New Employment Occ Health

Nurses General Nursing

Published

What right to privacy do I have as an employee? I am a little hesitant to give so much detail of my medical history to employee health. My last employer pulled it all from Epic which felt like a violation to me, she had it pulled up and was reading it when I arrived, and now my new employer sent me a very detailed questionnaire. Am I required to share everything? Can they use it against me later? I really do not have a ton, but the fertility stuff (that failed) I do not want to share. And to make matters worse, a former colleague works in Occupational Health at my new job.

Specializes in SICU, trauma, neuro.

Looking you up in Epic is absolutely a violation!! I never give my employer information that is unrelated to the job

17 minutes ago, 40isthenew30 said:

My last employer pulled it all from Epic which felt like a violation to me, she had it pulled up and was reading it when I arrived,

What?!

Specializes in Pediatric Hematology/Oncology RN.

No need to share info that isnt related to your job....

6 minutes ago, Nurse.Kelsey said:

No need to share info that isnt related to your job....

I got a survey from the hospital asking my full medical history, medication list, it goes on to specify any injuries and lists many specific back , knee, psych, carpal tunnel, etc. At the end it asks you sign off that everything is accurate or you could be terminated for not disclosing. It's a very long medical health survey.
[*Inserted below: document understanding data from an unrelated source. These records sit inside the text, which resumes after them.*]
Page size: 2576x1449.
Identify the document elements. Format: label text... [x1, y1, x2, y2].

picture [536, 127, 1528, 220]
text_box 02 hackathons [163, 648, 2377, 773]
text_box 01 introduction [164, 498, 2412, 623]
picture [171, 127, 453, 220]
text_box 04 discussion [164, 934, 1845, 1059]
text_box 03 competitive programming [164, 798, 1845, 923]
Not something I ever though about before, until my lst job where it bothered me that they read it all

Specializes in Pediatric Hematology/Oncology RN.

The only place I have received that kind of survey was at a doctors office!!! @40isthenew30

@40isthenew30 could you message me? It sounds like the same form I received. I would like to know how it went for you.

Specializes in Community Health, Med/Surg, ICU Stepdown.

From what I know that is illegal. The only time you need to provide any information to your employer is if you need time off or modification to your job duties. Even then the employer is not entitled to the details, only a letter or form from your provider authorizing the time off/restrictions. Even when I took time off to stabilize my bipolar disorder the doctor did not write the diagnosis on my FMLA form, and my job didn't ask any questions. As long as your condition doesn't affect your work performance no one needs to know your medical history. Maybe you can speak to HR? And if that doesn't help talk to a lawyer if you really don't want to disclose. I'm sure there is some type of privacy law about this. Your old boss looking at your chart is a huge HIPAA violation by the way!